--- begin EXTRACT TO READ ---
Mutation testing tools
December 14, 2018 ยท View on GitHub
Mutation Testing in Patterns
.. image:: https://readthedocs.org/projects/mutation-testing-patterns/badge/?version=latest :target: http://mutation-testing-patterns.readthedocs.io/en/latest/?badge=latest :alt: Documentation Status
Mutation testing is a technique used to evaluate the quality of existing software
tests. Mutation testing involves modifying a program in small ways, for example
replacing True constants with False and re-running its test suite.
When the test suite fails the mutant is killed. This tells us how good the
test suite is. The goal of this paper is to describe different software and
testing patterns related using practical examples.
Some of them are language specific so please see the relevant sections for information about installing and running the necessary tools and examples.
.. toctree:: :maxdepth: 2
Mutation testing tools
This is a list of mutation testing tools which are under active use and maintenance from the community:
- Python
Cosmic Ray <https://github.com/sixty-north/cosmic-ray>_mutmut <https://github.com/boxed/mutmut>_
- Ruby -
Mutant <https://github.com/mbj/mutant>_ - Java -
Pitest <https://github.com/hcoles/pitest>_ - JavaScript -
Stryker <https://github.com/stryker-mutator/stryker>_ - PHP -
Humbug <https://github.com/padraic/humbug>_
For LLVM-based languages such as C, C++, Rust and Objective-C checkout mull, which looks like a nice project but may not be ready for production use!
Make sure your tools work
Mutation testing relies on dynamically modifying program modules and loading the mutated instance from memory. Depending on the language specifics there may be several ways to refer to the same module. In Python the following are equivalent
.. code-block:: python
import sandwich.ham.ham
obj = sandwich.ham.ham.SomeClass()
from sandwich.ham import ham
obj = ham.SomeClass()
.. note::
The equivalency here is in terms of having access to the same module API.
When we mutation test the right-most ham module our tools may not
be able to resolve to the same module if various importing styles are used.
For example see :doc:python/example_00/README.
Another possible issue is with programs that load modules dynamically or
change the module search path at runtime. Depending on how the
mutation testing tool works these operations may interfere with it.
--- end EXTRACT TO READ ---
◆ **REQUIRED TASKS**:
1) In the mutation testing page, list every programming language that has its own heading in the list of actively maintained mutation testing tools.
2) Reproduce word for word the section of the mutation testing page that begins with the words containing "Another possible issue" and ends with "interfere with it.".
--- begin MATERIAL SHOWN ---
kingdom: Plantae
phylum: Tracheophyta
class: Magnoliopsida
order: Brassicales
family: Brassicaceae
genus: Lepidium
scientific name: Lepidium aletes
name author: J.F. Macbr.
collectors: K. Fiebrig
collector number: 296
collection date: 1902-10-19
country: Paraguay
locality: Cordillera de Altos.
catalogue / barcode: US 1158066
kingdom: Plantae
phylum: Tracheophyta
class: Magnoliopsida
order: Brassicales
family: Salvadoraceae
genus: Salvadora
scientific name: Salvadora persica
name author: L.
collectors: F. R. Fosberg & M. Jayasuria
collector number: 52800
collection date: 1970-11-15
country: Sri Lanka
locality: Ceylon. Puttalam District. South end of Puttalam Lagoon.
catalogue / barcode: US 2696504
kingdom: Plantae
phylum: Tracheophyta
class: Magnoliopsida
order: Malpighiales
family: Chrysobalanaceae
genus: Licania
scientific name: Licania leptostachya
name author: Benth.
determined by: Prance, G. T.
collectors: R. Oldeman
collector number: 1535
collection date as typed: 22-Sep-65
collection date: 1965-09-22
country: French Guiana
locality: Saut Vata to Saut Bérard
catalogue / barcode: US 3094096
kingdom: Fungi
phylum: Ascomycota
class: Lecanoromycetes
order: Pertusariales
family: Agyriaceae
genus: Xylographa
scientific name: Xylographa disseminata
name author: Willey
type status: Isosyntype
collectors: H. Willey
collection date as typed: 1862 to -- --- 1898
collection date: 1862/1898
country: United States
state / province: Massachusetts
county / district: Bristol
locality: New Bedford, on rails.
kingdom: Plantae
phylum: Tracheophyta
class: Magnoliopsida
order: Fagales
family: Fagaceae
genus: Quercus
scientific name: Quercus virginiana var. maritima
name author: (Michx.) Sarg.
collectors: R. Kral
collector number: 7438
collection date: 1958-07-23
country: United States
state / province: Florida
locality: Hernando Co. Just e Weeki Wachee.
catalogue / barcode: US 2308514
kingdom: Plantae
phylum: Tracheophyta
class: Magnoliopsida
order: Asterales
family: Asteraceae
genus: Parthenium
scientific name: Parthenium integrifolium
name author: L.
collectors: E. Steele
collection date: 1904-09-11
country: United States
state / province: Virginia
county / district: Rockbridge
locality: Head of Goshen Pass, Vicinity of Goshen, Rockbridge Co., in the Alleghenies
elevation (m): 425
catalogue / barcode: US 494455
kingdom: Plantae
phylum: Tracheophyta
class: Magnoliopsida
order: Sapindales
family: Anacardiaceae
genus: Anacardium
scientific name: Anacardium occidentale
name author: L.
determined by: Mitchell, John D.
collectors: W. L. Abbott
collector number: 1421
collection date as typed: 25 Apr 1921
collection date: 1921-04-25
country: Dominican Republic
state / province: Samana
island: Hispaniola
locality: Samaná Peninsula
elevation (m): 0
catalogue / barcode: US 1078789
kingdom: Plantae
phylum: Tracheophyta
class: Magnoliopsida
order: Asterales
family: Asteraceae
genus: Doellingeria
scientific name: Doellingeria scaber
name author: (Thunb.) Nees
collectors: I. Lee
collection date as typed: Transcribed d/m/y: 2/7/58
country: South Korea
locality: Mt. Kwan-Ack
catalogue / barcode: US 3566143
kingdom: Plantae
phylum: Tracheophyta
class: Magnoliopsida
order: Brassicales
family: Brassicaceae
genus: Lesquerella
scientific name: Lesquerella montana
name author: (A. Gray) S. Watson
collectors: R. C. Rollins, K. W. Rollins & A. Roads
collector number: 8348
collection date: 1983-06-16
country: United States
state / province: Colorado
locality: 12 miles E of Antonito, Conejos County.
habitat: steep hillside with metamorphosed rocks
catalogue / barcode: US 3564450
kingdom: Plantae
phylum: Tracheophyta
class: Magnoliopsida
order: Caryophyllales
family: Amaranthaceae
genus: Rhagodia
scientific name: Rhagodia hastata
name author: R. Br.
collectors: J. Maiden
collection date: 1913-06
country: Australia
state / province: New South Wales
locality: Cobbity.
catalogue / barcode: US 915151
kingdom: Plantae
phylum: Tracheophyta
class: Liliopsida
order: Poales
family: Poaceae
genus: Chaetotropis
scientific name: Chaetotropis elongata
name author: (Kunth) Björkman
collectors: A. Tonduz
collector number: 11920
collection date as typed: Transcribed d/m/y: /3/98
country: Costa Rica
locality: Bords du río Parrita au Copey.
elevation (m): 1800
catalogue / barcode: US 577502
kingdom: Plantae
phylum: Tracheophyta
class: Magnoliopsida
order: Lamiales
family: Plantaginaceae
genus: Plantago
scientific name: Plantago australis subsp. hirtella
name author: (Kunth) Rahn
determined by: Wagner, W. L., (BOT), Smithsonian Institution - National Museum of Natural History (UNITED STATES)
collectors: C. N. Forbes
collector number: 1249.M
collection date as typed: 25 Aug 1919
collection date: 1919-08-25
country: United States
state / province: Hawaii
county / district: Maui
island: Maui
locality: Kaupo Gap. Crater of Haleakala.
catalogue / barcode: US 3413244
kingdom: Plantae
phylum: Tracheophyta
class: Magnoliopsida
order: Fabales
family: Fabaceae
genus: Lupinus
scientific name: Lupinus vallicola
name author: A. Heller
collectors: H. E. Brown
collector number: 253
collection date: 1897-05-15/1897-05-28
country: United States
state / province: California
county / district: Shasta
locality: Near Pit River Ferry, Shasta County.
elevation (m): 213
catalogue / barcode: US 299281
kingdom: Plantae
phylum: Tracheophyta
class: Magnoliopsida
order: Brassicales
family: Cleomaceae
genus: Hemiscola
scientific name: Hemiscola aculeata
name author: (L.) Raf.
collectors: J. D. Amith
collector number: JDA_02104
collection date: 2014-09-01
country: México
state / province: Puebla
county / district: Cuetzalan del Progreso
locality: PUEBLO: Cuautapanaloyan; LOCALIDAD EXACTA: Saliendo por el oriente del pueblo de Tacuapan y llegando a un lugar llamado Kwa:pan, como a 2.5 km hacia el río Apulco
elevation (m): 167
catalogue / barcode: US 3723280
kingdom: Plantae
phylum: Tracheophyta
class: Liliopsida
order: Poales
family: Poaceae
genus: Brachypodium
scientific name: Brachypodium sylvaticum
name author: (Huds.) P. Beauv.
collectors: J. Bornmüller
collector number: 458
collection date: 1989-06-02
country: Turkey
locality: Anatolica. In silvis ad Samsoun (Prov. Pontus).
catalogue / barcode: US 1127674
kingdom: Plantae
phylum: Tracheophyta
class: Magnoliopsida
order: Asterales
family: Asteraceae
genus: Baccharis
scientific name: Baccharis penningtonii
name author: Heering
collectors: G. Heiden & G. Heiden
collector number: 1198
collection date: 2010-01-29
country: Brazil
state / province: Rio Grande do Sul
--- end MATERIAL SHOWN ---
◆ **THE ANSWERS**:
1) Python, Ruby, Java, JavaScript, PHP

2)
Another possible issue is with programs that load modules dynamically or
change the module search path at runtime. Depending on how the
mutation testing tool works these operations may interfere with it.